Vehicle Sales Slumped Last Year, Tax Authority Says

YERUSHALAYIM
Eilat’s car port. (Yossi Zamir/Flash90)

A total of 218,000 new vehicles were imported into Israel in 2017, the Tax Authority said in a report summing up data about imports for the year, which was only issued in recent days. That figure was 37.3-percent lower than in 2016, but according to officials the numbers for 2016 were artificially high, as many people bought vehicles in December 2016 to avoid taxes on smaller vehicles that went into effect at the beginning of 2017.

However, when viewed together, 2016 and 2017 displayed a significant increase in vehicle imports, especially of privately owned vehicles, over the year before. This was indicated by the amount of money the Tax Authority took in during both periods, it said; in the latter period, tax receipts from car imports amounted to NIS 11.4 billion, compared to NIS 9.7 billion in the earlier period.

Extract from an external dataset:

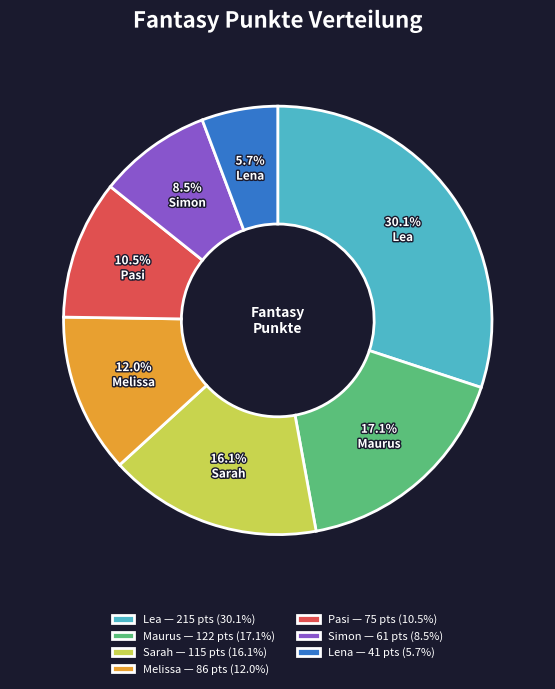

True or false: Sarah accounts for 16% of the total.

True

Twenty percent of all vehicles in Israel changed hands in 2017 – leading the Authority to deduce that the average Israeli held onto their vehicle for 5.6 years on average. Prices for new vehicles have fallen somewhat in recent years, due to more favorable exchange rates and lower taxes, leading to more new car sales – and a plummeting in the value of used cars, of which there is a surfeit of availability. Since 2008, the price of used cars has fallen on average by 33.7 percent, the Authority said.